- Problem to work on -
This exercise calls for an exact copy of the listing below.

- Information provided -
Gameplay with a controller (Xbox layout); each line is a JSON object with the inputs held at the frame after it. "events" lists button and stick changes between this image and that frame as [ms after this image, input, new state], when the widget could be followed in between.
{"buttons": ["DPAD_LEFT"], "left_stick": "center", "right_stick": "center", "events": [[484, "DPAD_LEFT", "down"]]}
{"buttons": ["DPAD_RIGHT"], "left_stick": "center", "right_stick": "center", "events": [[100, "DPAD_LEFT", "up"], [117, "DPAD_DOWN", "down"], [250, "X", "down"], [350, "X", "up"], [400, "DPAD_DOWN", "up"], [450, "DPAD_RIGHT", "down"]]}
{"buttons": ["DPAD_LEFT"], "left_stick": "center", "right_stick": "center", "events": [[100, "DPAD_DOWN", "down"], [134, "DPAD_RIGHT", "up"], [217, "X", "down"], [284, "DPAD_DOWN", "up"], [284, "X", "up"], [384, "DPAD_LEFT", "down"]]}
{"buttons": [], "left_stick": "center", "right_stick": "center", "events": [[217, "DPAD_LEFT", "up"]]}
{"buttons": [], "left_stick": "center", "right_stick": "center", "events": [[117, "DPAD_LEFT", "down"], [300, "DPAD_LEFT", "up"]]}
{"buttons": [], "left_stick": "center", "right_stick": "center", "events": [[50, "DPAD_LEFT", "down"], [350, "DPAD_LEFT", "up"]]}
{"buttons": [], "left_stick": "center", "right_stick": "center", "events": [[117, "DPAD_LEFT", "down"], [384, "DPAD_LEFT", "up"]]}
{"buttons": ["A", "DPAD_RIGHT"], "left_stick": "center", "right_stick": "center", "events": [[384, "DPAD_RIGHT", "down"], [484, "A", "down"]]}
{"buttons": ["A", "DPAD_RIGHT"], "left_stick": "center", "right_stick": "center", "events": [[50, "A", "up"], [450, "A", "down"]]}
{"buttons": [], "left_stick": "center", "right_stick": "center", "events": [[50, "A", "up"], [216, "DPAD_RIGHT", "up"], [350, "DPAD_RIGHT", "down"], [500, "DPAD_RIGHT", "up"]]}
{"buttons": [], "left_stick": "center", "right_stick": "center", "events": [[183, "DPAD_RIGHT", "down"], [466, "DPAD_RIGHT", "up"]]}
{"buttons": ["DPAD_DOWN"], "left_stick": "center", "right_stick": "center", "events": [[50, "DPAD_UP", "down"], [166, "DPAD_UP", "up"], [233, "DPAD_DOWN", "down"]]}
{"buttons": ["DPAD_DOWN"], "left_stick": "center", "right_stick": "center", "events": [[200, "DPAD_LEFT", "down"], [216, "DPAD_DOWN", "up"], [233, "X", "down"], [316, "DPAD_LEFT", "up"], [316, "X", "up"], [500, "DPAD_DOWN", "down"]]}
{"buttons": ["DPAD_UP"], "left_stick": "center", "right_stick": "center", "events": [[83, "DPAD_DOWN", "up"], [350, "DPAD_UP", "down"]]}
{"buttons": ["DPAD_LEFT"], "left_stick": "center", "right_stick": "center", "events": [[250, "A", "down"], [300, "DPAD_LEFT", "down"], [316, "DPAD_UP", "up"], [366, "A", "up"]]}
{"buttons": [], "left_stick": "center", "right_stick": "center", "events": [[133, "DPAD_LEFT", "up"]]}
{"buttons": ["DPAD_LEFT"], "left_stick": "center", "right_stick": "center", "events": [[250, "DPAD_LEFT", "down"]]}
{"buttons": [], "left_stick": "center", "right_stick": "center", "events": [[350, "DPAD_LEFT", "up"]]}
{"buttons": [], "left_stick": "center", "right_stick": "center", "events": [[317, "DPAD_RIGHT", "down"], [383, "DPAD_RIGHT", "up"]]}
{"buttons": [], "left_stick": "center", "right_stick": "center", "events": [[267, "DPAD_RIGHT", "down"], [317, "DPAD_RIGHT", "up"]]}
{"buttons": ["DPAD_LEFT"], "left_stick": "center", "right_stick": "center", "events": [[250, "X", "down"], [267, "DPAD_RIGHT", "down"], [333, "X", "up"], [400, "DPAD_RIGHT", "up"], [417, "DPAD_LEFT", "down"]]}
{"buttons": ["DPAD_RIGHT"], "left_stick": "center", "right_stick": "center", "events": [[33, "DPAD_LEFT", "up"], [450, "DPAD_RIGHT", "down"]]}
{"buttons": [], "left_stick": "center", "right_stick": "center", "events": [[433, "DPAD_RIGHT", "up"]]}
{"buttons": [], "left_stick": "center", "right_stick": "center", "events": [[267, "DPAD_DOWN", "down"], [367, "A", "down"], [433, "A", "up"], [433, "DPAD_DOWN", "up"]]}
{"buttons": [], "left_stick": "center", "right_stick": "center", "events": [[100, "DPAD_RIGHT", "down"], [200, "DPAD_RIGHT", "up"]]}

- Task response -
Gameplay with a controller (Xbox layout); each line is a JSON object with the inputs held at the frame after it. "events" lists button and stick changes between this image and that frame as [ms after this image, input, new state], when the widget could be followed in between.
{"buttons": ["DPAD_LEFT"], "left_stick": "center", "right_stick": "center", "events": [[484, "DPAD_LEFT", "down"]]}
{"buttons": ["DPAD_RIGHT"], "left_stick": "center", "right_stick": "center", "events": [[100, "DPAD_LEFT", "up"], [117, "DPAD_DOWN", "down"], [250, "X", "down"], [350, "X", "up"], [400, "DPAD_DOWN", "up"], [450, "DPAD_RIGHT", "down"]]}
{"buttons": ["DPAD_LEFT"], "left_stick": "center", "right_stick": "center", "events": [[100, "DPAD_DOWN", "down"], [134, "DPAD_RIGHT", "up"], [217, "X", "down"], [284, "DPAD_DOWN", "up"], [284, "X", "up"], [384, "DPAD_LEFT", "down"]]}
{"buttons": [], "left_stick": "center", "right_stick": "center", "events": [[217, "DPAD_LEFT", "up"]]}
{"buttons": [], "left_stick": "center", "right_stick": "center", "events": [[117, "DPAD_LEFT", "down"], [300, "DPAD_LEFT", "up"]]}
{"buttons": [], "left_stick": "center", "right_stick": "center", "events": [[50, "DPAD_LEFT", "down"], [350, "DPAD_LEFT", "up"]]}
{"buttons": [], "left_stick": "center", "right_stick": "center", "events": [[117, "DPAD_LEFT", "down"], [384, "DPAD_LEFT", "up"]]}
{"buttons": ["A", "DPAD_RIGHT"], "left_stick": "center", "right_stick": "center", "events": [[384, "DPAD_RIGHT", "down"], [484, "A", "down"]]}
{"buttons": ["A", "DPAD_RIGHT"], "left_stick": "center", "right_stick": "center", "events": [[50, "A", "up"], [450, "A", "down"]]}
{"buttons": [], "left_stick": "center", "right_stick": "center", "events": [[50, "A", "up"], [216, "DPAD_RIGHT", "up"], [350, "DPAD_RIGHT", "down"], [500, "DPAD_RIGHT", "up"]]}
{"buttons": [], "left_stick": "center", "right_stick": "center", "events": [[183, "DPAD_RIGHT", "down"], [466, "DPAD_RIGHT", "up"]]}
{"buttons": ["DPAD_DOWN"], "left_stick": "center", "right_stick": "center", "events": [[50, "DPAD_UP", "down"], [166, "DPAD_UP", "up"], [233, "DPAD_DOWN", "down"]]}
{"buttons": ["DPAD_DOWN"], "left_stick": "center", "right_stick": "center", "events": [[200, "DPAD_LEFT", "down"], [216, "DPAD_DOWN", "up"], [233, "X", "down"], [316, "DPAD_LEFT", "up"], [316, "X", "up"], [500, "DPAD_DOWN", "down"]]}
{"buttons": ["DPAD_UP"], "left_stick": "center", "right_stick": "center", "events": [[83, "DPAD_DOWN", "up"], [350, "DPAD_UP", "down"]]}
{"buttons": ["DPAD_LEFT"], "left_stick": "center", "right_stick": "center", "events": [[250, "A", "down"], [300, "DPAD_LEFT", "down"], [316, "DPAD_UP", "up"], [366, "A", "up"]]}
{"buttons": [], "left_stick": "center", "right_stick": "center", "events": [[133, "DPAD_LEFT", "up"]]}
{"buttons": ["DPAD_LEFT"], "left_stick": "center", "right_stick": "center", "events": [[250, "DPAD_LEFT", "down"]]}
{"buttons": [], "left_stick": "center", "right_stick": "center", "events": [[350, "DPAD_LEFT", "up"]]}
{"buttons": [], "left_stick": "center", "right_stick": "center", "events": [[317, "DPAD_RIGHT", "down"], [383, "DPAD_RIGHT", "up"]]}
{"buttons": [], "left_stick": "center", "right_stick": "center", "events": [[267, "DPAD_RIGHT", "down"], [317, "DPAD_RIGHT", "up"]]}
{"buttons": ["DPAD_LEFT"], "left_stick": "center", "right_stick": "center", "events": [[250, "X", "down"], [267, "DPAD_RIGHT", "down"], [333, "X", "up"], [400, "DPAD_RIGHT", "up"], [417, "DPAD_LEFT", "down"]]}
{"buttons": ["DPAD_RIGHT"], "left_stick": "center", "right_stick": "center", "events": [[33, "DPAD_LEFT", "up"], [450, "DPAD_RIGHT", "down"]]}
{"buttons": [], "left_stick": "center", "right_stick": "center", "events": [[433, "DPAD_RIGHT", "up"]]}
{"buttons": [], "left_stick": "center", "right_stick": "center", "events": [[267, "DPAD_DOWN", "down"], [367, "A", "down"], [433, "A", "up"], [433, "DPAD_DOWN", "up"]]}
{"buttons": [], "left_stick": "center", "right_stick": "center", "events": [[100, "DPAD_RIGHT", "down"], [200, "DPAD_RIGHT", "up"]]}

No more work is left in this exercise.